Q1 Compare & contrast Evaporation pans and lysimeters Flashcards
1
Q
Compare and contrast the use of evaporation pans and lysimeters for measuring evaporation
A
1) What is evaporation?
- liquid to gas (solar energy and water)
- Importance – amount of water and available energy (seasons)
- 3 types
- evapotranspiration
2) The significance of Evaporation
- only loss in water balance – quantity
- direct impact on water reaching stream and infiltration
- precipitation more significant
- Water quality – impurities left behind (Dead sea)
3) Measuring Evaporation
fraught with difficulty
indirect – water balance equations
4 )Evaporation Pans
What is it?
- circular pan – 1.21m dia and 255mm deep - impervious material
- E=ΔS – P
draw
Pros and Cons
- problems relating measurement of real losses from a large reservoir
- simple and inexpensive
- UK – unreliable – hard to control data
Actual evaporation problems
- measurement of Eo
- Eo much higher than Et (majority of catchment is land)
- Rarely used for catchment but useful for bodies of water
Open water Evaporation Problems
- ‘edge effect’
- empirical coefficients
- sides and water absorb radiation (smaller problem / paint white)
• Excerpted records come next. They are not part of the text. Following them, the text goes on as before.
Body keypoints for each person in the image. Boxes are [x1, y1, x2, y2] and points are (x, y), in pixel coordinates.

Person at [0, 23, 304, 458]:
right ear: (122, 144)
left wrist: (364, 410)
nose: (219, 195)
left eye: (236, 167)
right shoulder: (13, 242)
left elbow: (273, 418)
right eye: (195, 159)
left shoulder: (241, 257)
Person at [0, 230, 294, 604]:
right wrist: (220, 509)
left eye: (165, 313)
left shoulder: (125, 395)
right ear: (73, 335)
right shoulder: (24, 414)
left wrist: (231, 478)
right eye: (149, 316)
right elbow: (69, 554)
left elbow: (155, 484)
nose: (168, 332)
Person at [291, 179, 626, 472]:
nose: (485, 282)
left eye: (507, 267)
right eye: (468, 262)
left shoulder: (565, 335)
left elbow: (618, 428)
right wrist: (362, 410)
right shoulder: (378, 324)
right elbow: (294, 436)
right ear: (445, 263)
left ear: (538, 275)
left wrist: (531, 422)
- arid regions – pans attract birds and animals (mesh – reduction)
Conclusion
- inaccurate
- long records – identify long trends
5) Lysimeters
What is it?
- fundamental difference filled with soil and vegetation
- Et rather than Eo (Et= E=ΔS – P – Q)
- Percolation
Pros and Cons
- take into account change in water storage (improved Et) most accurate
- never possible to recreate soil and plant life
- care with soil matrix
- accuracy dependant on sensitivity of weighing mechanism
- edge effect less due to vegetation
- trees are expensive and impossible to calculate water balance of a whole forest
- not evaporation that is being measured in a lysimeters – it is almost everything else in the water balance equation, with an assumption being made that whatever is left must be caused by evaporation. One result of this is that any errors in measurement of precipitation and/or percolation will transfer and possibly magnify into errors of evaporation measurement.
6) Conclusion
- limited area of both limits accuracy
- important in arid climates or seasons from tall vegetation
- Lysimeters much more accurate Et
- Evaporation pans inexpensive and long records.